A panel of the Fourth U.S. Circuit Court of Appeals struck down North Carolina’s “Voter ID” law on Friday and ruled that the state acted with racially discriminatory intent when it designed the identification requirement and other voting restrictions. The court did not place North Carolina back under the preclearance provisions of the federal Voting Rights Act.

The decision overturns a lower court decision which consolidated three separate cases and rejected the plaintiffs’ constitutional and Voting Rights Act challenges to the North Carolina law.

The court found that the assembly chose to restrict “voting mechanisms and procedures that most heavily affect African Americans … to the benefit of one political party and to the disadvantage of the other.” Further, the state’s voting restrictions “target African Americans with almost surgical precision.” These restrictions included:

  • Excluding a number of photo identifications, including expired government-issued IDs (such as expired driver licenses for people who no longer drive)
  • Reducing the number of days early voting in person was permitted
  • Eliminating same-day registration
  • Eliminating out-of-precinct voting (Previously, voters in the wrong precinct could vote provisionally); and
  • Eliminating pre-registration of 16- and 17-year-olds when obtaining their driver’s licenses or attending high school registration drives (Pre-registered “voters” would not be able to vote until they were 18, but they would already have registered.)

Prior to enacting each of these restrictions, the assembly requested and received data breaking down each voting mechanism’s use by race. In each case, African-American voters were much more likely to utilize them than white voters.

The state may appeal the decision to the entire Fourth Circuit or directly to the U.S. Supreme Court. No issues were remanded back to district court.

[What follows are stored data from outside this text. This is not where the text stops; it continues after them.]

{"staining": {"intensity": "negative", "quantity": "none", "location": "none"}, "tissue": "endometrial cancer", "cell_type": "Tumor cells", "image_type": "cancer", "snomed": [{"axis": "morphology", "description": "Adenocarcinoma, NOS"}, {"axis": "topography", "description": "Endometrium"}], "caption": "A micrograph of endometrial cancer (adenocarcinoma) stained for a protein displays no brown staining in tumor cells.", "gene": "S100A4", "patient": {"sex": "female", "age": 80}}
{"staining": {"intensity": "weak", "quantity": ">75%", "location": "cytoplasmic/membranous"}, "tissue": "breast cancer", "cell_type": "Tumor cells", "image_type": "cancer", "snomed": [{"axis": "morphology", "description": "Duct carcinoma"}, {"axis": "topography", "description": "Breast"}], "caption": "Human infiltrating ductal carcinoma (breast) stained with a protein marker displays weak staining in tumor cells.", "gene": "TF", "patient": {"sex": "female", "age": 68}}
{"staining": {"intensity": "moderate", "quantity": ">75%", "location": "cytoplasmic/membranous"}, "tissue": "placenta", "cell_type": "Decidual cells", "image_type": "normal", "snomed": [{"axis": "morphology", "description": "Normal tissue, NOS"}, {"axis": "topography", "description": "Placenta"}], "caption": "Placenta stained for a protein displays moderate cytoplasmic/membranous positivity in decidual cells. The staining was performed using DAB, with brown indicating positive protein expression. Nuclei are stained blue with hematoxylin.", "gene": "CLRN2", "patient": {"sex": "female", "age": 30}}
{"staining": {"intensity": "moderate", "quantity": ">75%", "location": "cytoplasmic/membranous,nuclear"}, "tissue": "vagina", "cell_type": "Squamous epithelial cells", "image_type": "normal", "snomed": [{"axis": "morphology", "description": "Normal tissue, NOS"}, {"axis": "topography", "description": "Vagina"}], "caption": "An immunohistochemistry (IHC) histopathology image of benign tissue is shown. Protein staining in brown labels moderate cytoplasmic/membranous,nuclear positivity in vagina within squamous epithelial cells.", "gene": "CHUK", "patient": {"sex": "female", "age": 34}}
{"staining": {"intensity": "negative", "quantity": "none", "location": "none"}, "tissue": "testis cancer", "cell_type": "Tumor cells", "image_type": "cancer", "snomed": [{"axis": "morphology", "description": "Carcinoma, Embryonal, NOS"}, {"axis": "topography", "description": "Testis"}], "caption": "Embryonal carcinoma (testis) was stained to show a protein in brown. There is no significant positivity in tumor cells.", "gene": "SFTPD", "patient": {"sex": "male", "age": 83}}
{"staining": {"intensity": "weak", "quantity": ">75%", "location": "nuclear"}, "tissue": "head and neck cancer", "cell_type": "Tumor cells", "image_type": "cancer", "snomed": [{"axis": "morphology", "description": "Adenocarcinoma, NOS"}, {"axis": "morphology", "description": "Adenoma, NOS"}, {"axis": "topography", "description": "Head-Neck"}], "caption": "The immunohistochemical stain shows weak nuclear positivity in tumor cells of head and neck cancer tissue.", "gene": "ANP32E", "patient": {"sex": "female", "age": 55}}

This is the third legal setback for Voter ID laws in the past two weeks, following a federal district court’s ruling against Wisconsin’s strict identification requirements and reduced early voting access and the Fifth Circuit’s ruling against the Texas law that now permits signing an affidavit in lieu of showing required photo identification. A fourth federal court ruling will permit up to 17,500 Kansans to vote after the state invalidated their registrations for failing to show proof of their U.S. citizenship when they registered to vote.